== DATA FOR THE TASK ==

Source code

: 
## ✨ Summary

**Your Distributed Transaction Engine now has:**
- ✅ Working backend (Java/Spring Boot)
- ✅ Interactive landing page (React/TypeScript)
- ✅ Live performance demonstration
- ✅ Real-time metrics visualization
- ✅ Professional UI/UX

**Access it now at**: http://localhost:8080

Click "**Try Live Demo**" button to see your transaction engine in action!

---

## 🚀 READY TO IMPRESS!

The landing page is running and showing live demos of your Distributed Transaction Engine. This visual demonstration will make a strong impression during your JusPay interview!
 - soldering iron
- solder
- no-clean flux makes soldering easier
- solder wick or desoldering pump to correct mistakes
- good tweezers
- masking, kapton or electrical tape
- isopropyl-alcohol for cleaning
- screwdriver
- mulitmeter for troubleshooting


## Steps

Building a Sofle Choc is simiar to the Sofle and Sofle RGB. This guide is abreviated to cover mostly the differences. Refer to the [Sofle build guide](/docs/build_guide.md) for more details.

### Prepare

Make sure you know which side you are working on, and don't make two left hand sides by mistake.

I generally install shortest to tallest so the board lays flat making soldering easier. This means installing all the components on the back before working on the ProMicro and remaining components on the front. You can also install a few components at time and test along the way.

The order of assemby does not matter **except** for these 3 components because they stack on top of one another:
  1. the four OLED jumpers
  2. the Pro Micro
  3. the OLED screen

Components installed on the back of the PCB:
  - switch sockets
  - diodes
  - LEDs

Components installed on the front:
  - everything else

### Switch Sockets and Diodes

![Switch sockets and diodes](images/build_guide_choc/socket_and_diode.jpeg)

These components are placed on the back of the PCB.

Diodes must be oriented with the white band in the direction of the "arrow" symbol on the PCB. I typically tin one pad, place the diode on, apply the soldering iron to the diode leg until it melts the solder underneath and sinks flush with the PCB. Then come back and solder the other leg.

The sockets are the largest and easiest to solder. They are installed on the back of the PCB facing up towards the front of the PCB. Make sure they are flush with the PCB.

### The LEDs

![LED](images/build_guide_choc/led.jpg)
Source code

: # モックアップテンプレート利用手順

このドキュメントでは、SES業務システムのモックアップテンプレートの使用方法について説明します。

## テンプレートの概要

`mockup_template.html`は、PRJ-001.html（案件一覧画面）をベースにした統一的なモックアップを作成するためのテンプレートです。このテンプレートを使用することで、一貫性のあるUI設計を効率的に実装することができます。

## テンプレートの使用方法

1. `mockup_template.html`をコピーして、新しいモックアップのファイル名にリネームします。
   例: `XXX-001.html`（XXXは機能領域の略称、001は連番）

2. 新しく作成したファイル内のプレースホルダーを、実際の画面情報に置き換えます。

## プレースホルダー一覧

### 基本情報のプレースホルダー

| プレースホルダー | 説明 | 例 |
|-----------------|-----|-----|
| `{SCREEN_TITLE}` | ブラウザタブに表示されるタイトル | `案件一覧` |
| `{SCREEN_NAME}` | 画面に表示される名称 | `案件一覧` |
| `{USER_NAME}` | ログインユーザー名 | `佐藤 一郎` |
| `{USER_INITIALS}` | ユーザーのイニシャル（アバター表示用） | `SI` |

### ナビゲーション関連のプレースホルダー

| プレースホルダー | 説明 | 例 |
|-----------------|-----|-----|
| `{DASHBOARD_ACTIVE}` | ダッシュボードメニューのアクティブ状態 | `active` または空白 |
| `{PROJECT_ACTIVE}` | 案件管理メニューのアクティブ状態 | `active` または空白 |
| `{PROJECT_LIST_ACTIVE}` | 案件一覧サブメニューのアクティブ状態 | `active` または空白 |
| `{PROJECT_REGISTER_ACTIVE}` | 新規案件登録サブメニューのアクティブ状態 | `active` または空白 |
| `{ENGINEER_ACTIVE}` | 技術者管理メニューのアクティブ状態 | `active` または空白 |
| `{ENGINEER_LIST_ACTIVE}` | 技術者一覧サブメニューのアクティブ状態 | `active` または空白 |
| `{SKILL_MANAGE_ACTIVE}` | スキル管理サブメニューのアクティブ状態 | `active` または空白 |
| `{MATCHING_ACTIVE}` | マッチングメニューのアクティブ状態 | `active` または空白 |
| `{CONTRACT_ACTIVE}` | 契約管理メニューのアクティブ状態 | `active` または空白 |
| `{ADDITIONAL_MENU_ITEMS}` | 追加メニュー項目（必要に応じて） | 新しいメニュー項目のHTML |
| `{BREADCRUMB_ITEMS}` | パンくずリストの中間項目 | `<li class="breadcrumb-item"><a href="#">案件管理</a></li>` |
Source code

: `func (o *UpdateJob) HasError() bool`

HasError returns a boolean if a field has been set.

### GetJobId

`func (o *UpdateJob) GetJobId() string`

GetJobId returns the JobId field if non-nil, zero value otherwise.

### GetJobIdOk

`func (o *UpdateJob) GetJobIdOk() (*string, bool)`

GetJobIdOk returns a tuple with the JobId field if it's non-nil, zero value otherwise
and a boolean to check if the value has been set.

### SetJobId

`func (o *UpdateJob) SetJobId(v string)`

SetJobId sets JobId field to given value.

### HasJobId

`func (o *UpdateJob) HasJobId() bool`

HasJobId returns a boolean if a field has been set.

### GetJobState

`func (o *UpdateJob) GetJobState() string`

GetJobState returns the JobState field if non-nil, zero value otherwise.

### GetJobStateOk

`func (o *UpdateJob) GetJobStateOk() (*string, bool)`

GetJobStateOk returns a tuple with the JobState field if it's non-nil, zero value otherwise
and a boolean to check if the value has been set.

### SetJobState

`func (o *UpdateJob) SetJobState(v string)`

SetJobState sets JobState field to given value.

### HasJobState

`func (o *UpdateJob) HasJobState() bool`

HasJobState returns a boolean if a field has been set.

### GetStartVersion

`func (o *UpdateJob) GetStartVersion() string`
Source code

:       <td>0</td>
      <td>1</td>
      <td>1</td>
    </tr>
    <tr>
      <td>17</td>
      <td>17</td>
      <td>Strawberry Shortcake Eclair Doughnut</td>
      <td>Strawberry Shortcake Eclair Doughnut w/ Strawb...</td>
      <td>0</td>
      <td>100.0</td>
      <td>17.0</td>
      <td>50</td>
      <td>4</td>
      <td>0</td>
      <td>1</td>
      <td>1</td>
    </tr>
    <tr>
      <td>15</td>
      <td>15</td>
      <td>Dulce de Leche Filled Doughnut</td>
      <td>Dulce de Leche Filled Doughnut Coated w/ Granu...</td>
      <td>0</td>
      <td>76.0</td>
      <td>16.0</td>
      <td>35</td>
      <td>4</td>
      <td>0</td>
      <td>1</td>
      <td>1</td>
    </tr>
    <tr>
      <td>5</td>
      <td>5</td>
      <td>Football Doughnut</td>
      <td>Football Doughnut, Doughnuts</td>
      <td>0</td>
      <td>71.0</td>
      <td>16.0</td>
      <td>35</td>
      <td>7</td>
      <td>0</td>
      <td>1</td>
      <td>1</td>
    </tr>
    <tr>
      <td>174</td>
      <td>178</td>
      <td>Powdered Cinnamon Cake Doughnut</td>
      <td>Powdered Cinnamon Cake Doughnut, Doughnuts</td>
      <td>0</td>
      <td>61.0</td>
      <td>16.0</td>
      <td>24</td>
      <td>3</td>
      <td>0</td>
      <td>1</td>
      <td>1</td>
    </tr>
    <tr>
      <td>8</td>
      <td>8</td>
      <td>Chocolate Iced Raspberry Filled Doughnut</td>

===

* **TASK**: Reproduce the source text of every row above, character for character, with nothing left out or changed.

* **RESPONSE**:
Source code

: 
## ✨ Summary

**Your Distributed Transaction Engine now has:**
- ✅ Working backend (Java/Spring Boot)
- ✅ Interactive landing page (React/TypeScript)
- ✅ Live performance demonstration
- ✅ Real-time metrics visualization
- ✅ Professional UI/UX

**Access it now at**: http://localhost:8080

Click "**Try Live Demo**" button to see your transaction engine in action!

---

## 🚀 READY TO IMPRESS!

The landing page is running and showing live demos of your Distributed Transaction Engine. This visual demonstration will make a strong impression during your JusPay interview!
 - soldering iron
- solder
- no-clean flux makes soldering easier
- solder wick or desoldering pump to correct mistakes
- good tweezers
- masking, kapton or electrical tape
- isopropyl-alcohol for cleaning
- screwdriver
- mulitmeter for troubleshooting


## Steps

Building a Sofle Choc is simiar to the Sofle and Sofle RGB. This guide is abreviated to cover mostly the differences. Refer to the [Sofle build guide](/docs/build_guide.md) for more details.

### Prepare

Make sure you know which side you are working on, and don't make two left hand sides by mistake.

I generally install shortest to tallest so the board lays flat making soldering easier. This means installing all the components on the back before working on the ProMicro and remaining components on the front. You can also install a few components at time and test along the way.

The order of assemby does not matter **except** for these 3 components because they stack on top of one another:
  1. the four OLED jumpers
  2. the Pro Micro
  3. the OLED screen

Components installed on the back of the PCB:
  - switch sockets
  - diodes
  - LEDs

Components installed on the front:
  - everything else

### Switch Sockets and Diodes

![Switch sockets and diodes](images/build_guide_choc/socket_and_diode.jpeg)

These components are placed on the back of the PCB.

Diodes must be oriented with the white band in the direction of the "arrow" symbol on the PCB. I typically tin one pad, place the diode on, apply the soldering iron to the diode leg until it melts the solder underneath and sinks flush with the PCB. Then come back and solder the other leg.

The sockets are the largest and easiest to solder. They are installed on the back of the PCB facing up towards the front of the PCB. Make sure they are flush with the PCB.

### The LEDs

![LED](images/build_guide_choc/led.jpg)
Source code

: # モックアップテンプレート利用手順

このドキュメントでは、SES業務システムのモックアップテンプレートの使用方法について説明します。

## テンプレートの概要

`mockup_template.html`は、PRJ-001.html（案件一覧画面）をベースにした統一的なモックアップを作成するためのテンプレートです。このテンプレートを使用することで、一貫性のあるUI設計を効率的に実装することができます。

## テンプレートの使用方法

1. `mockup_template.html`をコピーして、新しいモックアップのファイル名にリネームします。
   例: `XXX-001.html`（XXXは機能領域の略称、001は連番）

2. 新しく作成したファイル内のプレースホルダーを、実際の画面情報に置き換えます。

## プレースホルダー一覧

### 基本情報のプレースホルダー

| プレースホルダー | 説明 | 例 |
|-----------------|-----|-----|
| `{SCREEN_TITLE}` | ブラウザタブに表示されるタイトル | `案件一覧` |
| `{SCREEN_NAME}` | 画面に表示される名称 | `案件一覧` |
| `{USER_NAME}` | ログインユーザー名 | `佐藤 一郎` |
| `{USER_INITIALS}` | ユーザーのイニシャル（アバター表示用） | `SI` |

### ナビゲーション関連のプレースホルダー

| プレースホルダー | 説明 | 例 |
|-----------------|-----|-----|
| `{DASHBOARD_ACTIVE}` | ダッシュボードメニューのアクティブ状態 | `active` または空白 |
| `{PROJECT_ACTIVE}` | 案件管理メニューのアクティブ状態 | `active` または空白 |
| `{PROJECT_LIST_ACTIVE}` | 案件一覧サブメニューのアクティブ状態 | `active` または空白 |
| `{PROJECT_REGISTER_ACTIVE}` | 新規案件登録サブメニューのアクティブ状態 | `active` または空白 |
| `{ENGINEER_ACTIVE}` | 技術者管理メニューのアクティブ状態 | `active` または空白 |
| `{ENGINEER_LIST_ACTIVE}` | 技術者一覧サブメニューのアクティブ状態 | `active` または空白 |
| `{SKILL_MANAGE_ACTIVE}` | スキル管理サブメニューのアクティブ状態 | `active` または空白 |
| `{MATCHING_ACTIVE}` | マッチングメニューのアクティブ状態 | `active` または空白 |
| `{CONTRACT_ACTIVE}` | 契約管理メニューのアクティブ状態 | `active` または空白 |
| `{ADDITIONAL_MENU_ITEMS}` | 追加メニュー項目（必要に応じて） | 新しいメニュー項目のHTML |
| `{BREADCRUMB_ITEMS}` | パンくずリストの中間項目 | `<li class="breadcrumb-item"><a href="#">案件管理</a></li>` |
Source code

: `func (o *UpdateJob) HasError() bool`

HasError returns a boolean if a field has been set.

### GetJobId

`func (o *UpdateJob) GetJobId() string`

GetJobId returns the JobId field if non-nil, zero value otherwise.

### GetJobIdOk

`func (o *UpdateJob) GetJobIdOk() (*string, bool)`

GetJobIdOk returns a tuple with the JobId field if it's non-nil, zero value otherwise
and a boolean to check if the value has been set.

### SetJobId

`func (o *UpdateJob) SetJobId(v string)`

SetJobId sets JobId field to given value.

### HasJobId

`func (o *UpdateJob) HasJobId() bool`

HasJobId returns a boolean if a field has been set.

### GetJobState

`func (o *UpdateJob) GetJobState() string`

GetJobState returns the JobState field if non-nil, zero value otherwise.

### GetJobStateOk

`func (o *UpdateJob) GetJobStateOk() (*string, bool)`

GetJobStateOk returns a tuple with the JobState field if it's non-nil, zero value otherwise
and a boolean to check if the value has been set.

### SetJobState

`func (o *UpdateJob) SetJobState(v string)`

SetJobState sets JobState field to given value.

### HasJobState

`func (o *UpdateJob) HasJobState() bool`

HasJobState returns a boolean if a field has been set.

### GetStartVersion

`func (o *UpdateJob) GetStartVersion() string`
Source code

:       <td>0</td>
      <td>1</td>
      <td>1</td>
    </tr>
    <tr>
      <td>17</td>
      <td>17</td>
      <td>Strawberry Shortcake Eclair Doughnut</td>
      <td>Strawberry Shortcake Eclair Doughnut w/ Strawb...</td>
      <td>0</td>
      <td>100.0</td>
      <td>17.0</td>
      <td>50</td>
      <td>4</td>
      <td>0</td>
      <td>1</td>
      <td>1</td>
    </tr>
    <tr>
      <td>15</td>
      <td>15</td>
      <td>Dulce de Leche Filled Doughnut</td>
      <td>Dulce de Leche Filled Doughnut Coated w/ Granu...</td>
      <td>0</td>
      <td>76.0</td>
      <td>16.0</td>
      <td>35</td>
      <td>4</td>
      <td>0</td>
      <td>1</td>
      <td>1</td>
    </tr>
    <tr>
      <td>5</td>
      <td>5</td>
      <td>Football Doughnut</td>
      <td>Football Doughnut, Doughnuts</td>
      <td>0</td>
      <td>71.0</td>
      <td>16.0</td>
      <td>35</td>
      <td>7</td>
      <td>0</td>
      <td>1</td>
      <td>1</td>
    </tr>
    <tr>
      <td>174</td>
      <td>178</td>
      <td>Powdered Cinnamon Cake Doughnut</td>
      <td>Powdered Cinnamon Cake Doughnut, Doughnuts</td>
      <td>0</td>
      <td>61.0</td>
      <td>16.0</td>
      <td>24</td>
      <td>3</td>
      <td>0</td>
      <td>1</td>
      <td>1</td>
    </tr>
    <tr>
      <td>8</td>
      <td>8</td>
      <td>Chocolate Iced Raspberry Filled Doughnut</td>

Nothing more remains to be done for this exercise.